CrowdSec watches log files for attack patterns (SSH brute force, HTTP scanning, credential stuffing) and installs block rules via an nftables bouncer. It also shares threat intelligence with a community blocklist.

curl -s https://packagecloud.io/install/repositories/crowdsec/crowdsec/script.deb.sh | bash
apt-get install -y crowdsec crowdsec-firewall-bouncer-nftables

# Install the SSH scenario
cscli collections install crowdsecurity/sshd

# Check active decisions (IPs currently banned)
cscli decisions list

Putting it all together: the network stack from bottom to top

┌──────────────────────────────────────────────────────┐
│  Internet                                            │
│                         │ UDP/51820 WireGuard         │
│                         │ TCP/80,443 web              │
├─────────────────────────┼────────────────────────────┤
│  nftables (host)        │ default-drop; explicit      │
│  + CrowdSec bouncer     │ allows only                 │
├─────────────────────────┼────────────────────────────┤
│  WireGuard wg0          │ admin VPN — kubectl/SSH     │
│  (host kernel)          │ inside tunnel only          │
├────────────────────────────────────────────────────── │
│  Cilium eBPF (kernel)   │ all pod traffic intercepted │
│  • kube-proxy replaced  │ CiliumClusterwideNetworkPolicy│
│  • WireGuard encryption │ default-deny; explicit rules│
│  • Gateway API (Envoy)  │ TLS termination port 443    │
│  • Hubble relay         │ per-flow observability      │
└──────────────────────────────────────────────────────┘

Checklist

• [ ] k3s started with --flannel-backend=none --disable-network-policy --disable-kube-proxy
• [ ] Cilium installed via Helm; cilium-dbg status shows KubeProxyReplacement: True
• [ ] WireGuard encryption active: cilium-dbg encrypt status shows Encryption: WireGuard
• [ ] Default-deny policy applied cluster-wide
• [ ] DNS allow applied (pods can resolve internal service names)
• [ ] Host WireGuard VPN running: wg show wg0 shows interface and peer
• [ ] kubectl configured to use VPN address 10.100.0.1:6443
• [ ] Port 6443 reachable only from 10.100.0.0/24 (nftables rule in place)
• [ ] Hubble relay running; hubble observe returns flows
• [ ] Gateway API CRDs installed; cert-manager running
• [ ] TLS certificate issued by Let’s Encrypt for your domain
• [ ] CrowdSec installed with nftables bouncer active

What this layer bought you

Encrypted transit everywhere. Every pod-to-pod packet — including traffic between services on the same node — is wrapped in WireGuard encryption. A compromised switch or a co-located attacker sees ciphertext.
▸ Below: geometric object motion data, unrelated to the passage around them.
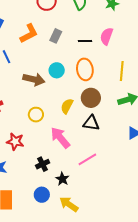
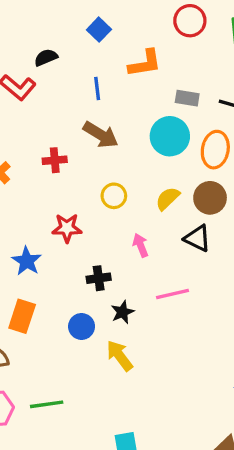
gray rectangle: (56, 36) -> (187, 98), moved, turned 56
cyan circle: (57, 70) -> (170, 136), size x1.5
brown arrow: (34, 79) -> (101, 135), moved
pink arrow: (60, 138) -> (141, 245), size x0.6
red star: (15, 141) -> (67, 228), turned -30

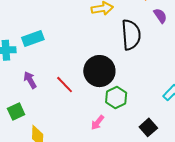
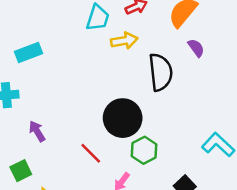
cyan rectangle: (33, 38) -> (28, 53), moved
red line: (65, 85) -> (91, 153), moved

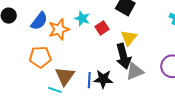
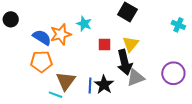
blue semicircle: (39, 21) -> (42, 37), moved, turned -96
red square: (102, 28) -> (104, 45), moved, turned 32
black star: (103, 79) -> (104, 85), turned 30

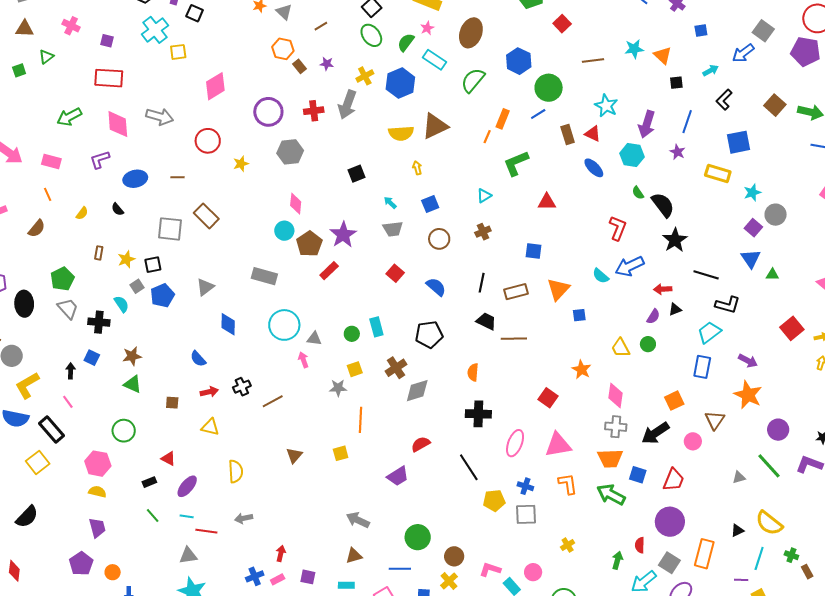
Default-deny networking. Every new workload you deploy is isolated until you write a rule. Lateral movement from a compromised container requires breaking the policy engine, not just finding an open port.

FQDN egress control. Your pods can reach api.github.com but not exfil.attacker.com — even if both resolve to IPs in the same range. DNS-level policy prevents data exfiltration to unlisted hosts.
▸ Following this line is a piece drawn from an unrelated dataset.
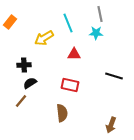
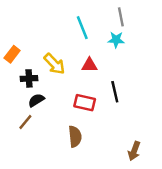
orange rectangle: (10, 22) -> (12, 54), moved
yellow arrow: (44, 38) -> (54, 64), moved, turned -102
black line: (114, 76) -> (115, 92), moved, turned 60

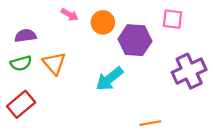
Invisible API server. The Kubernetes control plane listens only inside the WireGuard VPN. An attacker scanning your public IP from the internet sees one open UDP port (51820) that is completely silent until they present the right key.

Flow observability before an incident. Hubble records every allowed and dropped flow. When something breaks — or when you are investigating a security event — you have a per-second record of what talked to what, what was blocked, and what DNS name each IP resolved from.

No ingress-nginx. The most widely exploited Kubernetes component is gone; Cilium’s Gateway API implementation carries no CVE backlog from the ingress-nginx era and is maintained by an active CNCF Graduated project.